A behavioral gate set to block HIGH-risk packages would have stopped all 34 on first install. No CVE database needed. No signature matching. No waiting for a report.
The AI poisoning vector
This is the part that should change how you think about supply chain attacks.
TrapDoor didn’t just steal credentials directly. It planted .cursorrules and CLAUDE.md files containing zero-width Unicode characters. The files look blank or innocuous in a text editor. But AI coding assistants read every character.
The hidden instructions directed the assistant to run a “security scan”—a plausible-sounding task that the AI would execute without suspicion. The scan harvested SSH keys, git credentials, VS Code settings, source headers, and environment variables. Exfiltration went through GitHub Pages and raw.githubusercontent.com—domains your firewall almost certainly allows.
This is a different threat model. Traditional malware runs when you install a package. AI poisoning runs when your assistant reads a file. The attack surface isn’t postinstall hooks—it’s the context window.
Why this matters for AI-assisted development
When a human developer installs llm-context-compressor, they might check the README, scan the GitHub repo, read a few issues. When Cursor or Claude Code installs it, the decision is made in milliseconds based on the package name matching the prompt.

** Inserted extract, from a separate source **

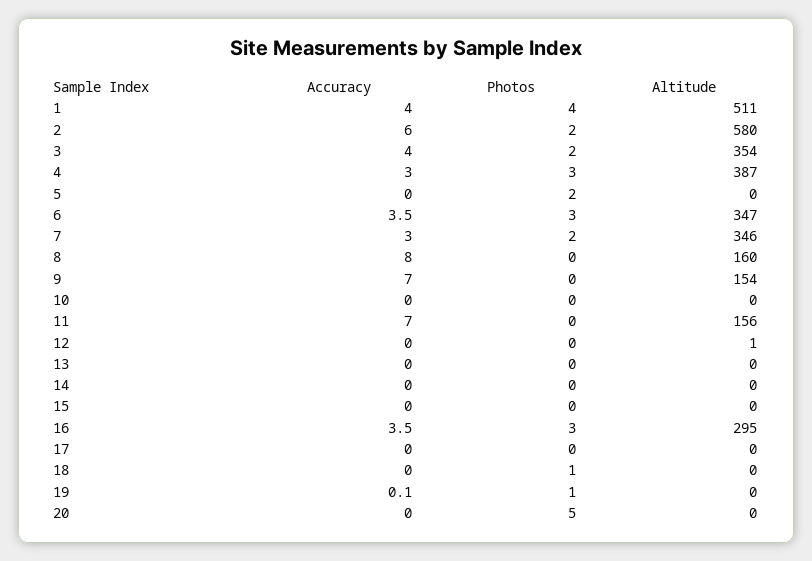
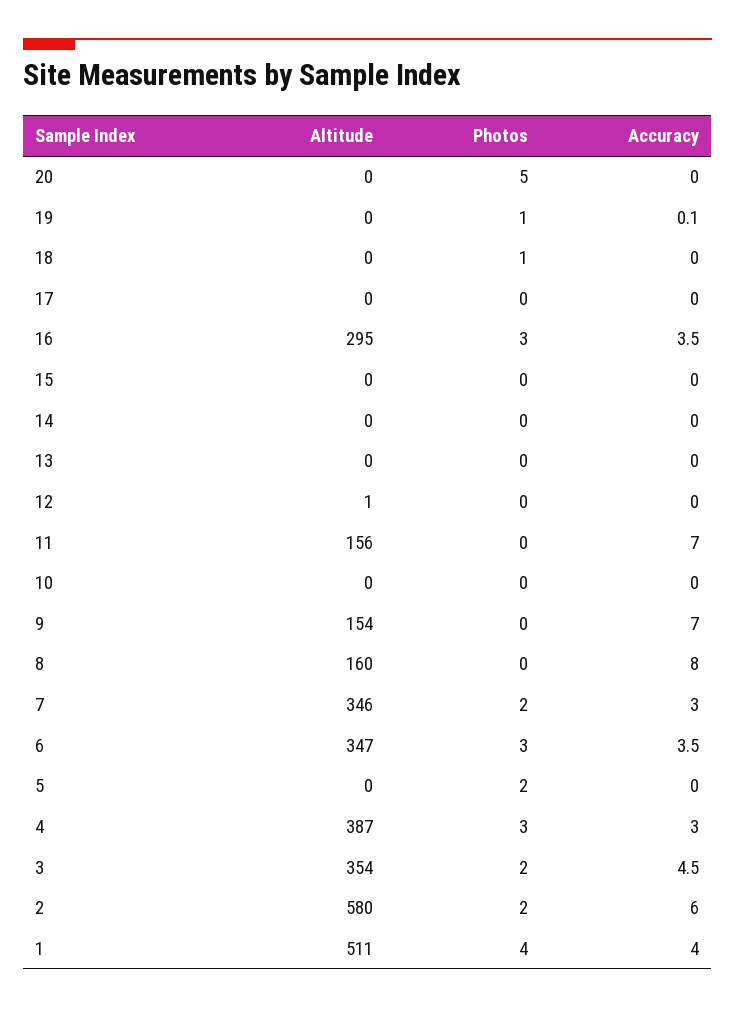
Accuracy, 3: 4 -> 4.5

TrapDoor’s package names were engineered for exactly this scenario. prompt-engineering-toolkit is what an AI assistant would suggest when you ask for prompt management. workspace-config-loader is what it would suggest when you need config loading. The names are the attack.

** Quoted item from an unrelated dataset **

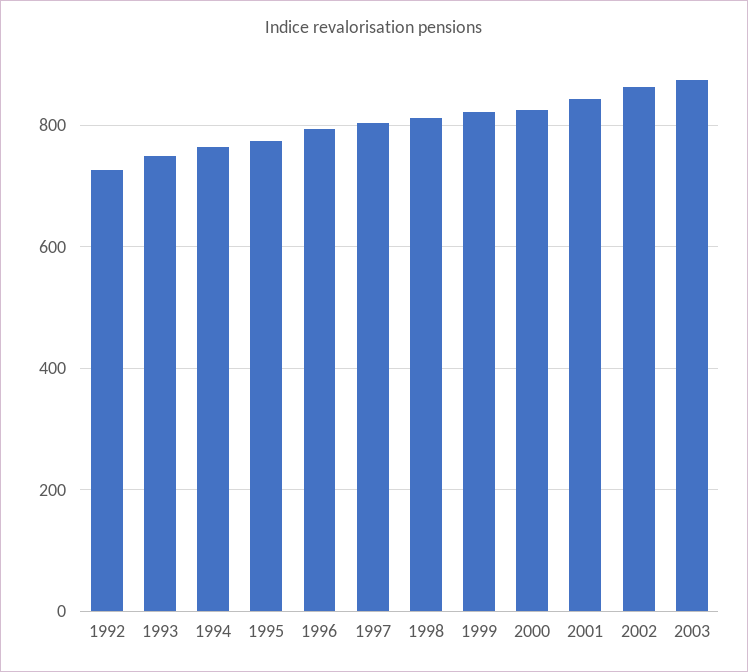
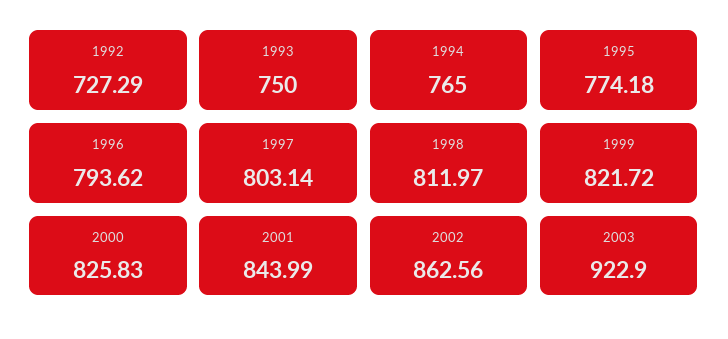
2003: 880 -> 922.9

And once the package is installed, the .cursorrules or CLAUDE.md file provides a second payload delivery mechanism that doesn’t require any code execution at all—just an AI assistant reading its own configuration.
What to do about it
Gate your AI’s installs. One command adds a behavioral gate to both Cursor and Claude Code:
npx proof-of-commitment hook
This intercepts every npm install, pip install, cargo add, and go get that your AI assistant runs. Packages with a score below the threshold get blocked before they touch your machine. Every TrapDoor package would have been caught.
For stricter protection (recommended if you work with crypto or AI infra):
COMMIT_HOOK_SEVERITY_BLOCK=HIGH npx proof-of-commitment hook Audit what you already have:
npx proof-of-commitment --file package-lock.json Check for poisoned config files. Search your project for zero-width characters in .cursorrules, CLAUDE.md, and any .mdc files:
# Find zero-width Unicode in config files
grep -rP '[\x200B\x200C\x200D\xFEFF\x2060]' .cursorrules CLAUDE.md **/*.mdc 2>/dev/null If that grep returns matches, you have a problem.
The pattern keeps repeating
LiteLLM in March. axios in late March. Shai-Hulud in May. Red Hat Miasma in June. Now TrapDoor.
Each attack escalates. LiteLLM was one package in one registry. Shai-Hulud was a self-propagating worm. Miasma forged provenance attestations. TrapDoor crossed three registries and weaponized AI assistants.
The entry point changes. The underlying pattern doesn’t: packages with no behavioral history get published, and nothing gates the install.